What it's like to be a secondary school teacher

Jemma Smith, Editor
November, 2021

Laura Prime is an art and design teacher at The Bulmershe School in Reading. Discover how she got into teaching

How did you get into teaching?

I never saw myself becoming a teacher. I was working as a freelance curator having graduated from the Royal College of Art, but I was looking to find something more consistent. My mum asked if I had considered teaching. I was a little resistant to the idea but I like to think I have an open mind, so I went to shadow the head of art at my old middle school for ten days to see what it might be like.

I surprised myself, as I immediately and genuinely loved being in a school environment and making art with the students. Within a few days I was leading demonstrations and playing an active part in lessons. In my short time at the school I helped out with a production of The Lion King by making props and masks with the children.

I put in a fairly last minute application to the University of Reading's Institute of Education, which had been highly recommended and was delighted to be accepted as a returning student.

What's a typical working day like for a secondary school teacher?

You wouldn't believe the things that can affect your class, even how windy it is outside impacts the children's behaviour. I will say that I am always busy, I spend very little time at my desk or at my computer and I love that the majority of my day is spent on my feet, interacting with students and continuing to learn alongside them in my favourite subject.

Coffee is needed of course to keep me going but I am truly never bored.

How did you balance classroom time and studying while qualifying?

I honestly didn't find it a struggle to balance studying with classroom time. I think a lot of people see them as separate entities, with the former just being a box to tick but one should really inform the other - I certainly found this to be the case and when you realise this both sides of your practice are thoroughly beneficial to one another and neither feels hard to fit into your schedule.

The key, I think, is reflection. When you are reading or in a lecture regarding pedagogy, think about something you may have observed in the classroom and vice versa. This way you are getting more from both the academic and practical side of your practice, as well as using your time efficiently.

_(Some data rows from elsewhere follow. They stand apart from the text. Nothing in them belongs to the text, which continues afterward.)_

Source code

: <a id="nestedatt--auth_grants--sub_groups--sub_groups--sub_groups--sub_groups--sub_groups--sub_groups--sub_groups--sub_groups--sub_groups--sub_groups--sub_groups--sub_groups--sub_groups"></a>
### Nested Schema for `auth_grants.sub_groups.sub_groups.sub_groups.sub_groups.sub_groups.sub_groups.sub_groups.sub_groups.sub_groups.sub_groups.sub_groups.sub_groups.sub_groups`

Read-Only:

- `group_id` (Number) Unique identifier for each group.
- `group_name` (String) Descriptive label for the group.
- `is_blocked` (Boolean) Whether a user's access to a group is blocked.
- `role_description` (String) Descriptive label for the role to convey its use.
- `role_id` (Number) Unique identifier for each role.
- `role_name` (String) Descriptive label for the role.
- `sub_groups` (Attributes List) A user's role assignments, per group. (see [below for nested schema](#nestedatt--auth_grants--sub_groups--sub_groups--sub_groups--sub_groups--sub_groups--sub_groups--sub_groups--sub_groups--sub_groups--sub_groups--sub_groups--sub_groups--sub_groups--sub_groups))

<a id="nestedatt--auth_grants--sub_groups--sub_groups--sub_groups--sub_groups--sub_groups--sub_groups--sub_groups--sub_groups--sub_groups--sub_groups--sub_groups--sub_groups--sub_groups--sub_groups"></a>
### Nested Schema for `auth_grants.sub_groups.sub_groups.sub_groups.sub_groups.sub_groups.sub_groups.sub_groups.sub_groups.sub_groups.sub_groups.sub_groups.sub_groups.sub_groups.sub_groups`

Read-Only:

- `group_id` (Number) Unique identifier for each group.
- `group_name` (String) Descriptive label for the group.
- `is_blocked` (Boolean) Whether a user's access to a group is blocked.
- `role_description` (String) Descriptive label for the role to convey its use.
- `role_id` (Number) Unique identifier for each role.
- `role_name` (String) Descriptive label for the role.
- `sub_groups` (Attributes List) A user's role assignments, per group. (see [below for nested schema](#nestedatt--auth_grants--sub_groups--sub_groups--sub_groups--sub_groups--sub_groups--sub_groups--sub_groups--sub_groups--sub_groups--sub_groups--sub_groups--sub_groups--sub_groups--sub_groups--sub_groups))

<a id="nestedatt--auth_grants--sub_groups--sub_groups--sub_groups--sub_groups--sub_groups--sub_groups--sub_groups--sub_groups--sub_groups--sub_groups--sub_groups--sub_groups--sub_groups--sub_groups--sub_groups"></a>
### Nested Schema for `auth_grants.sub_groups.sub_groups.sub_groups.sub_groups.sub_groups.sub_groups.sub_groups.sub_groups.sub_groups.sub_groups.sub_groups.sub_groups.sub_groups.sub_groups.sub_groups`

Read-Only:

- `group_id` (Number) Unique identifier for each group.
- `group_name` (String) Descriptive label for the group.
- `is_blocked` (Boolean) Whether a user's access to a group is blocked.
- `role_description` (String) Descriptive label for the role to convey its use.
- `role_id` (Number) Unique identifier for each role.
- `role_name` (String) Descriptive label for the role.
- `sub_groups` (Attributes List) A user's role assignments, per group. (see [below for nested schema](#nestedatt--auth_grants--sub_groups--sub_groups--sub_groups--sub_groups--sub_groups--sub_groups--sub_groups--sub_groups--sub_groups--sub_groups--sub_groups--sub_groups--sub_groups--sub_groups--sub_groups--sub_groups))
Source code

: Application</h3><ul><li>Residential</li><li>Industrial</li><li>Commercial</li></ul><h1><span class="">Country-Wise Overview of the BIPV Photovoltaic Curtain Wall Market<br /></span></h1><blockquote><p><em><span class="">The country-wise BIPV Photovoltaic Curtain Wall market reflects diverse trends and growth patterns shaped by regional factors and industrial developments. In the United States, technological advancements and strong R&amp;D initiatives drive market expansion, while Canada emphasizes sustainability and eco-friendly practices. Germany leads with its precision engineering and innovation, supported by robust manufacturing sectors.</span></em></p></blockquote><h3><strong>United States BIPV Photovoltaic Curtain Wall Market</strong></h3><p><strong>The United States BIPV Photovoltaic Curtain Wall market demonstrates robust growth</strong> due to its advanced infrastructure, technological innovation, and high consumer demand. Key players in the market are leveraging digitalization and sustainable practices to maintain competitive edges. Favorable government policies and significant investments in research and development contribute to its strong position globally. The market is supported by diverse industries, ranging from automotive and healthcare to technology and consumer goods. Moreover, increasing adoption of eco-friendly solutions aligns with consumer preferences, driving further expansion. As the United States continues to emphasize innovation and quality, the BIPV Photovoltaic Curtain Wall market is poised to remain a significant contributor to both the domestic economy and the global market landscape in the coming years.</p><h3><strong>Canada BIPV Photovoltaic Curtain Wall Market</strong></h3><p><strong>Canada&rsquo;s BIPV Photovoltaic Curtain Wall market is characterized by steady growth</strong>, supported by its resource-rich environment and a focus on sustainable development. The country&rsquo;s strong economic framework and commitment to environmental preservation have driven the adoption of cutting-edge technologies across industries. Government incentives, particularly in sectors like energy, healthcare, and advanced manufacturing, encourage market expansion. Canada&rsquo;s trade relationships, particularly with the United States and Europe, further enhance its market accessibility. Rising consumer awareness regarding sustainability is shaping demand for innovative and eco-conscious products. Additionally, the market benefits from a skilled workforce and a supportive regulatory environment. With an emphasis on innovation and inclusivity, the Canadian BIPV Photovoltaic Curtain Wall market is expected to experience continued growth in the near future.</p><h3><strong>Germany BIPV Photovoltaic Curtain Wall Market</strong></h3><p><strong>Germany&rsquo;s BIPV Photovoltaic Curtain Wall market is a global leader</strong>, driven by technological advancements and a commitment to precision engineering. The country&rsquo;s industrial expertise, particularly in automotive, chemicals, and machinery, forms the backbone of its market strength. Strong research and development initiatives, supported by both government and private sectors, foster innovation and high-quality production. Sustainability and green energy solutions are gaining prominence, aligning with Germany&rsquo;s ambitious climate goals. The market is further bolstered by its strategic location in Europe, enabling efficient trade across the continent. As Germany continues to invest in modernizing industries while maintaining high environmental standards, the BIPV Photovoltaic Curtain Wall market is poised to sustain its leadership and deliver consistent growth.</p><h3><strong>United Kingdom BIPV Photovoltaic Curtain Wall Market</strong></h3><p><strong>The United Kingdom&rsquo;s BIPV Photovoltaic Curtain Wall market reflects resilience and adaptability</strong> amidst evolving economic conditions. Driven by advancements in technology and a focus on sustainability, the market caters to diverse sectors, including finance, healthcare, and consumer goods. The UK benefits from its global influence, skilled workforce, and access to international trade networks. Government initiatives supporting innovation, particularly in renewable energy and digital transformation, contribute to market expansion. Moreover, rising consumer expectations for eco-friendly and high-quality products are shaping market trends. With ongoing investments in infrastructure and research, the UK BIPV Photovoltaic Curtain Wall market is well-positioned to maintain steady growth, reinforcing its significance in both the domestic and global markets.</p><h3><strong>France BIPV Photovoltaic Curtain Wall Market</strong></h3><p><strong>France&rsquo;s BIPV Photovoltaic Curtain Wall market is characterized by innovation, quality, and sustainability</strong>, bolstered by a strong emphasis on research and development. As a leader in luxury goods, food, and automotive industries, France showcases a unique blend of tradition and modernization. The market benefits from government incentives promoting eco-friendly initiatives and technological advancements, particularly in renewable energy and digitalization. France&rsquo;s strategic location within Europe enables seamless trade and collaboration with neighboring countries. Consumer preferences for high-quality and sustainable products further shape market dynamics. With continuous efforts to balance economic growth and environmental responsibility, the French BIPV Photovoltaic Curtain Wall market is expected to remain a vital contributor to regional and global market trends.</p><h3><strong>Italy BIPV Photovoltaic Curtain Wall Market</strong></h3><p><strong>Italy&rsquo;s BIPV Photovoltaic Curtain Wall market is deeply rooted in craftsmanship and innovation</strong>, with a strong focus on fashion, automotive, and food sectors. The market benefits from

What are the highlights of your career so far?

There have been so many highlights in my teaching career and sometimes it's the smallest things that remind you why the job is so worth doing.

It's one of your naughtiest students asking if they can take a picture of their work so they can show someone at home and telling you how proud they are of what they've achieved. It's the sheer excitement of your students when letting them know where they have come in a national competition. It's hearing one of the most insightful and profound contributions you ever imagined from a student who would never have had the confidence to join in a few weeks previously.

What's been the hardest part of secondary teaching?

Developing the patience, resilience and perseverance that are required, but I can see myself improving in these areas all the time. The thing that makes these things hard is how much you care about and invest in your students - how important it becomes to you that they are achieving their full potential and leading happy and curious lives.

Your students will test you and make it difficult to help them some days and they can be their own worst enemy, but it’s this that can make every little success satisfying.

What has surprised you the most about becoming a teacher?

How much I genuinely enjoyed spending time with my students and how much I have learned from them about my subject, about human behaviour and about myself. It's a cliché but I am still learning constantly and that is why I love my job.

What are three things you wish you'd known before becoming a secondary teacher?

I'd like to have better understood the teenage/developing brain. You think you know and understand things because we were all teenagers once, but actually understanding the cognitive science of what’s going on in there really helps. For example, the parts of the brain that allow for empathy aren't so developed yet and the parts dedicated to forming strong opinions and a firmer sense of self are building rapidly - knowing this helps you to take things less personally and be a better coach to your students, so this would have saved me time on the learning curve.

One thing that I'm glad I didn't know was what to expect of children of different age groups because this allowed me to always be surprised and very often impressed. I didn't set low expectations of my youngest students just because they were only 11, which I think could be easy to do, but setting the bar high made for outcomes, progress, insights and discussions with an intellectual and emotional maturity that we could all be proud of.

Finally, I would have liked to have better realised how different all schools are, as much as each child within them. This can be a lot to navigate when you’re new to teaching and you can find yourself pulled in lots of different directions, with lots of different advice and varying school focuses. My feeling is that, while you need to look to more experienced practitioners around you and take on board their wisdom, education is changing all the time and our young people need new and different things from us. So find your own way of teaching, make your own priorities and create your own opportunities to show what you can offer your students and your school. They are our future societies, inventors and visionaries and we’ll always underestimate what a huge part we play in carving that future.